Just recently purchased an Apollo 2019 125cc I added some performance mods such as 26m PWK carburetor and aftermarket mini evo big gun full exhaust kit to the bike I had to do a little modifying to fit nicely but the carb isn’t running at it’s full potential and I would need some advice or some help who could help me out on getting the air mixture right the main jet sizing and needle adjustment sizing I believe is the problem any help please
 
wow, its a bit like those "Anti-Tampering" nuts and bolts you see on some new cars now. manufacturers dont like people doing things themselves, i guess they just want you to pay to get it fixed :/
Your right. The other reason is to save money in manufacturing. On something like the float bowl, the bolts need a specific and equal amount of torque. Instead of using complex fastener machines to torque them simultaneously, or pay a human to do it with a torque wrench, they use fasteners that break at a certain torque, thus removing any skill or expensive machine normally required for a job like that.

Im a civil engineer by trade, and i can assure you that parts are designed to meet a group of requirements and no more. It usually has to last for a predetermined time (usually just after warranty), perform at a level on par with competitors, cost as little as possible to manufacture, and be as simple as possible and/or modular, in able to make spare parts manufacturing or unit amount cheap and time efficient. Notice ease of repair isnt part of the requirements.

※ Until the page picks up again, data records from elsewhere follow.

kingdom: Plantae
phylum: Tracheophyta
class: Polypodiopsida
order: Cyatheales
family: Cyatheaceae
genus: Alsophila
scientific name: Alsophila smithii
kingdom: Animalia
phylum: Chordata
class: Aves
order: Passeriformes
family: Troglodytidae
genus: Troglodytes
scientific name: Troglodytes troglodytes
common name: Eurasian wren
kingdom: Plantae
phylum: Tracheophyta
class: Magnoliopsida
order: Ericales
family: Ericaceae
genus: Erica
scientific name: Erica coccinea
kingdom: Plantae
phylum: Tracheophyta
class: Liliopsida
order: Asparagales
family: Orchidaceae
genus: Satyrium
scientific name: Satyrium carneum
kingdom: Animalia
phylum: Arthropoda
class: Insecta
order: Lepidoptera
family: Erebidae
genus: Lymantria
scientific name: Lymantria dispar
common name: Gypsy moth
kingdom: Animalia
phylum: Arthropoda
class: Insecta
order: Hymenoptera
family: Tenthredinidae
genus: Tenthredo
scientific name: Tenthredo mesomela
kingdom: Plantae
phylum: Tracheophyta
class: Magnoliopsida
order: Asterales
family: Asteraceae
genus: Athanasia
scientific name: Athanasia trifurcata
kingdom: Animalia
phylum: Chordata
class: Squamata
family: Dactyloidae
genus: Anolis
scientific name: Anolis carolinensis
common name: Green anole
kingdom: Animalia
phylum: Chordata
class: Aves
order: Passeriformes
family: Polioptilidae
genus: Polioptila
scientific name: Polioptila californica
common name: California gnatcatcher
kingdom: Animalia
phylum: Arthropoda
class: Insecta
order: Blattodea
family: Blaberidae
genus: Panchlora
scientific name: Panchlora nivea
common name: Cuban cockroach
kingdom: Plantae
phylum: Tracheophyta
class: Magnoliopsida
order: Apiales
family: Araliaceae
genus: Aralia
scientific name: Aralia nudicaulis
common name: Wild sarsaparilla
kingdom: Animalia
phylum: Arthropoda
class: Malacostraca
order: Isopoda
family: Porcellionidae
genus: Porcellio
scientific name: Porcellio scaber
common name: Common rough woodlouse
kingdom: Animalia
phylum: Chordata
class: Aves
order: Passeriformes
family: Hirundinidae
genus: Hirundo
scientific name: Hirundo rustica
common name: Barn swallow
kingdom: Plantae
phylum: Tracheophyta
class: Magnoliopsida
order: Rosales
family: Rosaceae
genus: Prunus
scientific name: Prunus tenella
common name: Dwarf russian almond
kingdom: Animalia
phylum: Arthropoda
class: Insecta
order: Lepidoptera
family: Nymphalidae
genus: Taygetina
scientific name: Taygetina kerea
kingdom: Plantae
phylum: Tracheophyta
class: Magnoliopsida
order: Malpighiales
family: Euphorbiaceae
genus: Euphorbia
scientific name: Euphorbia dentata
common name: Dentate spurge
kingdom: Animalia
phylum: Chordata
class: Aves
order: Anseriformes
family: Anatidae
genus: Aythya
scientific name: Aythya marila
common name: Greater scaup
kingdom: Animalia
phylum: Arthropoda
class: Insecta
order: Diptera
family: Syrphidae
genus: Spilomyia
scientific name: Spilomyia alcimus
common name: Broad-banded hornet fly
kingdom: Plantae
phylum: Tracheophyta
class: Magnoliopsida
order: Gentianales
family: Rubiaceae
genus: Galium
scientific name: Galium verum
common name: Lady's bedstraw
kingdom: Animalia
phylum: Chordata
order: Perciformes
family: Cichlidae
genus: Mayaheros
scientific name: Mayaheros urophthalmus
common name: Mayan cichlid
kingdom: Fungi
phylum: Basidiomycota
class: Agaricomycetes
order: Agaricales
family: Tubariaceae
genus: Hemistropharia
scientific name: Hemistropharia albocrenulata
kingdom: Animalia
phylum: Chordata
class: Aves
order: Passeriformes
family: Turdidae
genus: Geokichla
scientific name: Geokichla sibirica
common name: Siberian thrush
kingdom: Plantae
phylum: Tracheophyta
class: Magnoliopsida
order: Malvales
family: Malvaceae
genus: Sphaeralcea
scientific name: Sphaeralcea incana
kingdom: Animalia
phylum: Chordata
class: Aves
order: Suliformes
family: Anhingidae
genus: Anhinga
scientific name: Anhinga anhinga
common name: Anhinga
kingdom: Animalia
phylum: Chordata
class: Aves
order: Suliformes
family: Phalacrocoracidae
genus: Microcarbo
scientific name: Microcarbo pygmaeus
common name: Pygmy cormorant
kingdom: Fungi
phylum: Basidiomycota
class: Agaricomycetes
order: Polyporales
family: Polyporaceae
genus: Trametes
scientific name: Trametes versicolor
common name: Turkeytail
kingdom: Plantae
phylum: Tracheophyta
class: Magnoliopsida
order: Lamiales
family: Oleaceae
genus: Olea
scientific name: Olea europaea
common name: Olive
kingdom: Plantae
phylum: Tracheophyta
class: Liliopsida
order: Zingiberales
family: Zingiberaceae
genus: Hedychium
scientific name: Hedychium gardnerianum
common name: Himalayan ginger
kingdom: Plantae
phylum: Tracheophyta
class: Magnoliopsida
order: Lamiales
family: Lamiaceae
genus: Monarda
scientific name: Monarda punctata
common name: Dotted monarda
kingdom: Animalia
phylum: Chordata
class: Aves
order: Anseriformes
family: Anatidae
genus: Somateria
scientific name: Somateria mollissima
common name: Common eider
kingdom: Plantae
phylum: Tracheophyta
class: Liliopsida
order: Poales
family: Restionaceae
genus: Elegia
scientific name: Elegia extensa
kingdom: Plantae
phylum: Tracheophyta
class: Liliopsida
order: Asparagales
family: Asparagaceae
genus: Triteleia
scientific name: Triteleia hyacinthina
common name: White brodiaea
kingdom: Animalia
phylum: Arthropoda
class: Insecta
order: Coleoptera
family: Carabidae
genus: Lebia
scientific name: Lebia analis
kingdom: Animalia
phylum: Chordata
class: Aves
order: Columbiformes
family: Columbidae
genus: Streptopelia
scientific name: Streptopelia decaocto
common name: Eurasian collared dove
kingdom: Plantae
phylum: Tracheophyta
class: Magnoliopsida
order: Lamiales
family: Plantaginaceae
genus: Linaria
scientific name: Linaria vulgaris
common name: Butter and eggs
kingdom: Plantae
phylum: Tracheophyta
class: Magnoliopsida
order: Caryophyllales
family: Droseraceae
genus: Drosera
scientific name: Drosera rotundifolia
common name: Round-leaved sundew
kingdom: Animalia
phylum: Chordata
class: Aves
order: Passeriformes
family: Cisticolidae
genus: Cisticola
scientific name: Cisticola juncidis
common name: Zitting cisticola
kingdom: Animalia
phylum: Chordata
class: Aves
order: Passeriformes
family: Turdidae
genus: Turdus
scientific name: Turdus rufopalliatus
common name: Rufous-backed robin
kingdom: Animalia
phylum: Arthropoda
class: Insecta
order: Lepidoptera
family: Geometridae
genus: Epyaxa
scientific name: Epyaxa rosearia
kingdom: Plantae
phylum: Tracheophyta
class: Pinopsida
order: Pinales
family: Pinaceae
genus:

As long as they can make a lot of them cheap, fast, and sell them at the highest possible profit, while ensuring they last until warranty expires, theyre happy for the most part. Of course there is a legality aspect. They obviously need the product to conform to acceptable levels of safety, in order to minimize litigation.

Basically, if you ever want to figure out why something seems to be designed in a non-logical way, just think about how you would go about manufacturing it in the most cost and time effective way. Then you'll get your answer.